Ten sezon, podobnie jak w książce mógłby ładnie przedstawić relacje między bohaterami, intrygi, skupić się na dworskim życiu i manipulacjach czarodziejów, bo wówczas całość zyskałaby na tajemniczości. Twórcy odeszli od nielinearnej fabuły, z której znany jest pierwszy sezon więc wszystko wydaje się łatwiejsze, bo można każdy wątek spójnie połączyć. Niestety dla showrunnerki serii, to arcytrudne zadanie przez co dostajemy nieład, brak spójności i logiki, oraz płaskie pozbawione emocji dialogi i dużo przeklinania, podejrzewam aby zakryć brak umiejętności pisarskich pani Lauren. Trudno odkryć intencje bohaterów, czy dowiedzieć się jakie łączą ich relacje - z książki wiemy naprzykład, że Geralta i Vesemira łączyła bliska relacja, na zasadzie ojca i syna, ale z serialu dowiemy się tego ponieważ ktoś nas o tym poinformuje. Aktorsko też sezon wypada blado, miałam wrażenie, że aktorzy nie rozumieli swoich postaci i każdy grał do innej bramki. Bohaterowie powciskani jakby z innych bajek i przez przypadek wrzuceni do tego świata.
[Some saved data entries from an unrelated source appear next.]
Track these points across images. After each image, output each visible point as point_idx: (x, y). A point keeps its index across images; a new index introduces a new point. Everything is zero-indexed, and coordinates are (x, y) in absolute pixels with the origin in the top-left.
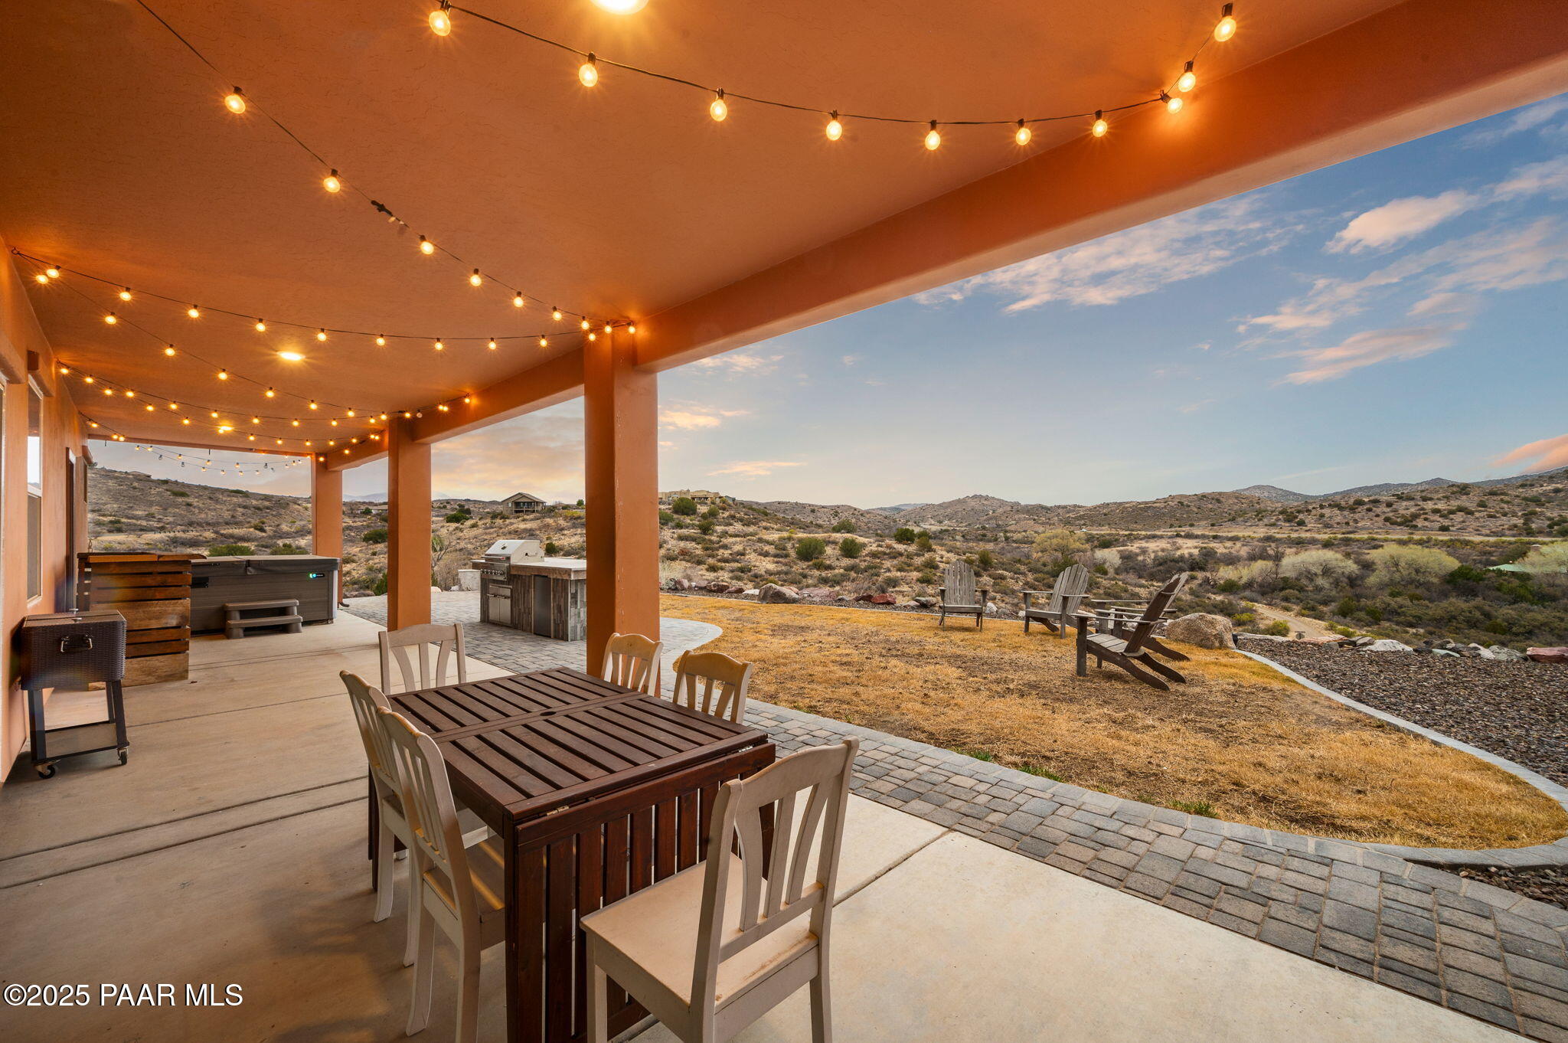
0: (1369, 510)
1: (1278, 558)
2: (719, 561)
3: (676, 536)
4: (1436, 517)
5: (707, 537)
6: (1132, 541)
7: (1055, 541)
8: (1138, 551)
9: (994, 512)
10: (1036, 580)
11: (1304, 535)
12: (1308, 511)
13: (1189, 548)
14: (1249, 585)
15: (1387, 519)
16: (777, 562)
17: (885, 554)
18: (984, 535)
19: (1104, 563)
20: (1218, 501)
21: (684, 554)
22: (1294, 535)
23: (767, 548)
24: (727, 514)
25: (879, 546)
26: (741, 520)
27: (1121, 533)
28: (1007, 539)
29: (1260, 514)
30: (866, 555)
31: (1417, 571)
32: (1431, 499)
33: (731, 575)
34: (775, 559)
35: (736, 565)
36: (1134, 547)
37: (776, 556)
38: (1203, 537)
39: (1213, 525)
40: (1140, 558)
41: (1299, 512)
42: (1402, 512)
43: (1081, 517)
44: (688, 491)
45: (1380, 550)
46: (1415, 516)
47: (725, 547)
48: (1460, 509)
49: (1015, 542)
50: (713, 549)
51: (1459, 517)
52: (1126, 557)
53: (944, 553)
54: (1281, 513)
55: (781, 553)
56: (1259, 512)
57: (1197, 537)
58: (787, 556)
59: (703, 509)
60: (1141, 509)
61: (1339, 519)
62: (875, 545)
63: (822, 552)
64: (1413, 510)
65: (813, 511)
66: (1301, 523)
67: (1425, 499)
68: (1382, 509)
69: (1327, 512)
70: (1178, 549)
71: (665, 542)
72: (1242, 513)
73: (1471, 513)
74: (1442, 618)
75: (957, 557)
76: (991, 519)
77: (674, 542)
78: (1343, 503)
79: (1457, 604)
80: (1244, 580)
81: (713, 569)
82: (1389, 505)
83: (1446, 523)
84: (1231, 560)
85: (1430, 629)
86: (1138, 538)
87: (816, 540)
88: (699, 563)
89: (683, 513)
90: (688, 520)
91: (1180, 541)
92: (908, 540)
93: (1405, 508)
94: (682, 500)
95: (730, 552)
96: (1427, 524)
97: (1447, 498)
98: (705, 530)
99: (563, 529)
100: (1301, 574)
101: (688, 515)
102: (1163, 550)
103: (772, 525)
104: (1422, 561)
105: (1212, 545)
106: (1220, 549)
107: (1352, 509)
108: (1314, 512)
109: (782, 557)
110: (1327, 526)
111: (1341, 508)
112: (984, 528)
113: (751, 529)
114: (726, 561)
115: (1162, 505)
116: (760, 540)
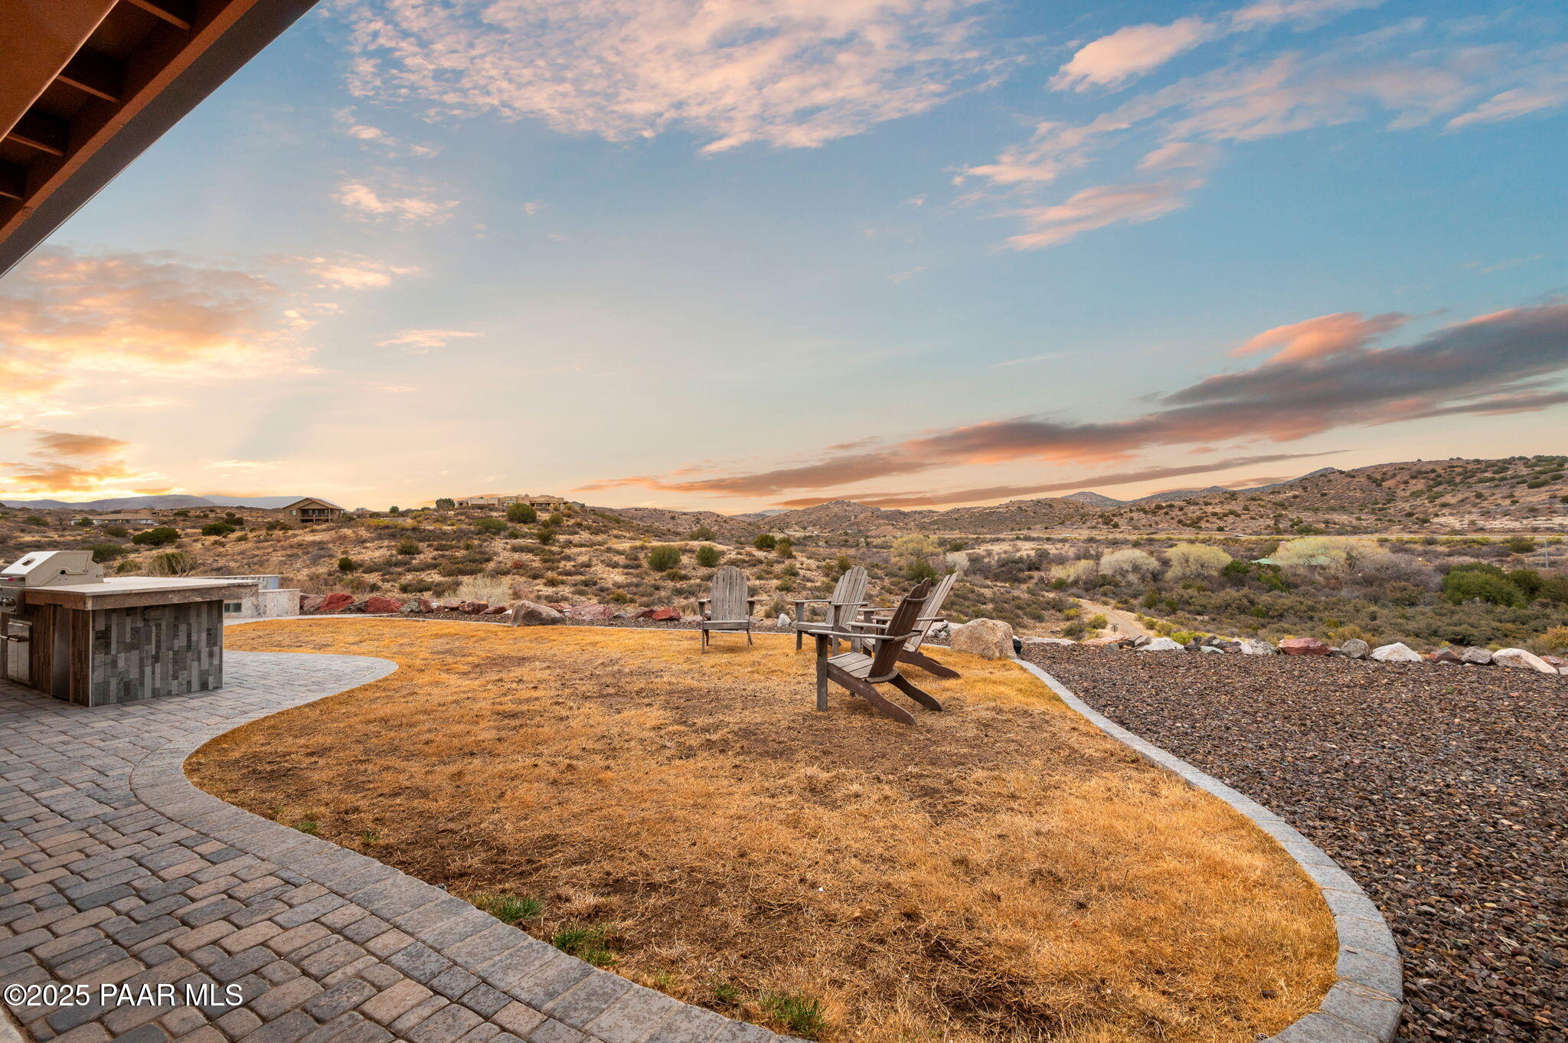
0: (1167, 513)
1: (1098, 557)
2: (560, 574)
3: (509, 547)
4: (1214, 519)
5: (547, 548)
6: (979, 544)
7: (910, 546)
8: (984, 553)
9: (856, 517)
10: (892, 584)
11: (1119, 536)
12: (1121, 514)
13: (1027, 550)
14: (1076, 583)
15: (1180, 522)
16: (627, 574)
17: (744, 561)
18: (846, 541)
19: (955, 566)
20: (1051, 506)
21: (519, 567)
22: (1111, 536)
23: (616, 558)
24: (572, 522)
25: (739, 553)
26: (588, 528)
27: (970, 536)
28: (868, 544)
29: (1084, 518)
30: (725, 564)
31: (1202, 566)
32: (1211, 504)
33: (573, 589)
34: (626, 571)
35: (579, 578)
36: (981, 550)
37: (626, 567)
38: (1038, 539)
39: (1046, 528)
40: (986, 560)
41: (1114, 515)
42: (1190, 515)
43: (934, 523)
44: (527, 496)
45: (1174, 549)
46: (1200, 519)
47: (568, 558)
48: (1232, 512)
49: (876, 547)
50: (553, 561)
51: (1231, 519)
52: (974, 560)
53: (804, 559)
54: (1100, 517)
55: (632, 563)
56: (1083, 516)
57: (1033, 539)
58: (638, 567)
59: (544, 516)
60: (987, 514)
61: (1144, 522)
62: (734, 553)
63: (677, 561)
64: (1198, 513)
65: (673, 518)
66: (1116, 526)
67: (1206, 504)
68: (1176, 512)
69: (1135, 515)
70: (1018, 551)
71: (496, 554)
72: (1069, 517)
73: (1238, 516)
74: (1221, 607)
75: (817, 563)
76: (853, 524)
77: (507, 554)
78: (1147, 508)
79: (1231, 593)
80: (1071, 579)
81: (552, 583)
82: (1181, 509)
83: (1222, 524)
84: (1061, 561)
85: (1213, 616)
86: (984, 541)
87: (670, 548)
88: (535, 577)
89: (520, 521)
90: (525, 529)
91: (1020, 543)
92: (768, 546)
93: (1193, 512)
94: (518, 506)
95: (573, 563)
96: (1208, 525)
97: (1222, 502)
98: (545, 539)
99: (365, 541)
100: (1116, 571)
101: (525, 522)
102: (1005, 552)
103: (624, 534)
104: (1205, 557)
105: (1046, 546)
106: (1052, 549)
107: (1154, 513)
108: (1125, 515)
109: (632, 568)
110: (1136, 528)
111: (1145, 512)
112: (846, 534)
113: (600, 538)
114: (568, 573)
115: (1004, 510)
116: (609, 550)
Do tego nijakie relacje, zero chemii pomiędzy kluczowymi postaciami - Geralt, Yennefer, Ciri ich relacja nie zmierza w żadnym kierunku. Choć proza Sapkowskiego nie należy do arcydzieł literatury, to jednak pisarz stworzył wyjątkowy świat, pełen intrygujących postaci, bardzo solidnie i konsekwentnie prowadzonych. To nie byłaby fizyka kwantowa, aby napisać bardzo dobry scenariusz adaptujący tę historię - wystarczą chęci, zaangażowanie i szacunek do Słowiańszczyzny.
Kiepski scenariusz to jeden problem, gwoździem do trumny są jeszcze kostiumy, scenografia i fatalna ekspozycja świata przedstawionego. To co było zaniedbane w pierwszym sezonie i w drugim pozostaje niedopracowane. Zacznę od ekspozycji świata - jak na świat fantasy przystało zarówno architektura, geografia, natura, to kluczowe elementy tego typu produkcji i to wiadomo od czasów Władcy Pierścieni, bo to właśnie Peter Jackson dał światu przykład jak produkcje fantasy robić. To powinien być świat konsekwentnie zaprojektowany, niestety ta kwestia jest kompletnie zlekceważona w Netflixowym Wiedźminie. Scenografie są kiczowate - czyste i plastikowe. Efekty specjalne robią swoją robotę, ale całościowo to wszystko wygląda tanio i bez przemyślenia. Dobra scenografia, oświetlenie to wszystko wpływa na odbiór, buduje klimat, podkreśla mroczny świat, kreuje różnorodność. W świecie Wiedźmina jest wiele królestw, ale pod tym kątem, nikt nie wpadł na pomysł, aby architektura się wyróżniała w zależności o lokalizacji, wszystko jest tandetne jakby z kiepskiego filmu kategorii C.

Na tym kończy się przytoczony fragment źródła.